▶ [Erforderliche Aufgaben]
a) Beantworten Sie anhand des Auszugs zum EU-Roaming folgende Fragen:
(i) Welche Prepaidkarte besitzt Broenni seit Jahren?
(ii) Welche beiden Länder werden unter den Reisezielen seit Juli genannt?
(iii) Für ungefähr welchen Betrag lässt sich in der App weiterhin ein EU-Paket hinzubuchen?
b) Schreiben Sie den Auszug zum EU-Roaming im Anschluss an seine letzte Zeile weiter.

▶ [Ausgewählter Auszug]
# # # #
# Roaming abgeschafft ... oder doch nicht ??



## Broenni (1 Januar 2018)

Also ich hab seit Jahren eine Aldi Talk Prepaidkarte und bin eigentlich zufrieden.
Nun dachte ich, die Roamingkosten innerhalb der EU wären unterdessen abgeshafft.
Nach meiner Erfahrung sind sie das tatsächlich auch, zumindest war ich seit dem Juli, wo sie angeblich abgeschafft wurden, schon öfters unter anderem in Österreich und Tschechien, und konnte immer telefonieren, ins Internet gehen etc. ohne irgendwelche zusätzlichen Kosten oder Pakete, kein Problem.
Allerdings kann ich in meiner Aldi App nach wie vor für ungefähr 5 € ein EU Paket (und zwar wahlweise sprach oder Datenpaket) hinzu buchen, obwohl dies ja gar nicht mehr notwendig oder sinnvoll ist.
Warum bieten die das nach wie vor an?


----------



## jupp11 (1 Januar 2018)
# # # #
▶ [Gespeicherte Daten]
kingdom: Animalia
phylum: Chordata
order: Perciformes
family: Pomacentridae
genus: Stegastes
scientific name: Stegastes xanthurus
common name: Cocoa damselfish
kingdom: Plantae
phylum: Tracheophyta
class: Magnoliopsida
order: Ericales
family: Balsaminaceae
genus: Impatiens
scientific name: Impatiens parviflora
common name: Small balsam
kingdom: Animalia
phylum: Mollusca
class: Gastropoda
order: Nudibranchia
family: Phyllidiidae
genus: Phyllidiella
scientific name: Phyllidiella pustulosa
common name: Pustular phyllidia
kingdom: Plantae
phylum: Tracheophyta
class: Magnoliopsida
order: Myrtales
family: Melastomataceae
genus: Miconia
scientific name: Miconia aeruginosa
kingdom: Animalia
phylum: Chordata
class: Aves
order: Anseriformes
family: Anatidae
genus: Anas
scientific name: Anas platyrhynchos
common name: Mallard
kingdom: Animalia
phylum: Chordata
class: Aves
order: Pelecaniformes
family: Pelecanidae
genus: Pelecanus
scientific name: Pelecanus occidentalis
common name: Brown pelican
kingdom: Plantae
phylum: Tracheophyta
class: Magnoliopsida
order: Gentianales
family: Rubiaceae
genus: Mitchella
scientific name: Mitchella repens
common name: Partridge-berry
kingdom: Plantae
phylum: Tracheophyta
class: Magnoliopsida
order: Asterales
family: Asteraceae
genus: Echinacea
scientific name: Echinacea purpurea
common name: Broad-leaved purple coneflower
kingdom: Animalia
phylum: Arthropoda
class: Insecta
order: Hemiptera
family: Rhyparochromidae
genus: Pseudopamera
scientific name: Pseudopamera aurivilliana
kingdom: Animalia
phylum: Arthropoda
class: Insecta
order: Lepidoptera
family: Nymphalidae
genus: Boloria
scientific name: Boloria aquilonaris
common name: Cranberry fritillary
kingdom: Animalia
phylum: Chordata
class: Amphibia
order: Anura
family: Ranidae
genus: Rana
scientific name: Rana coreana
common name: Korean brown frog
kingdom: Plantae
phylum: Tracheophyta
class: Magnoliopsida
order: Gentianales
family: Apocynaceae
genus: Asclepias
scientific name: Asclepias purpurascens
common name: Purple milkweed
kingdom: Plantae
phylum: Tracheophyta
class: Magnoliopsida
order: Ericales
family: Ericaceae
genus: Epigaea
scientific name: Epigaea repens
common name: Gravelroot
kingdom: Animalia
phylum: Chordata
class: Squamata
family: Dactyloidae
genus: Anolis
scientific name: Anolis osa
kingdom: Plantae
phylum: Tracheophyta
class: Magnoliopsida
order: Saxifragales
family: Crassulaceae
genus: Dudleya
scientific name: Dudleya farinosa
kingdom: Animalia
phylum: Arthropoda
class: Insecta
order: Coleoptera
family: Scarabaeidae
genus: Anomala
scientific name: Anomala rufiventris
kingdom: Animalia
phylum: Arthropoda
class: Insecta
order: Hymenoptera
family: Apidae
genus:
# # # #
▶ [Lösungen der Aufgaben]
a)
(i) Eine Aldi Talk Prepaidkarte.
(ii) Österreich und Tschechien.
(iii) Für ungefähr 5 €.

b)
Broenni schrieb:


> Warum bieten die das nach wie vor an?


Frag dort an.


----------



## Heiko (2 Januar 2018)

Broenni schrieb:


> Warum bieten die das nach wie vor an?


Es ist nicht verboten für etwas zu zahlen, das kostenlos zu kriegen ist.


----------



## Kaisser (24 März 2018)

die ALDI sagt dass das Paket v.a. für Datennutzung in der Schweiz gedacht ist.
Klingt plausibel,. nur warum das Ding dann EU-Roamingpaket heisst wiederum weniger.


----------



## RosiBuh (21 Januar 2019)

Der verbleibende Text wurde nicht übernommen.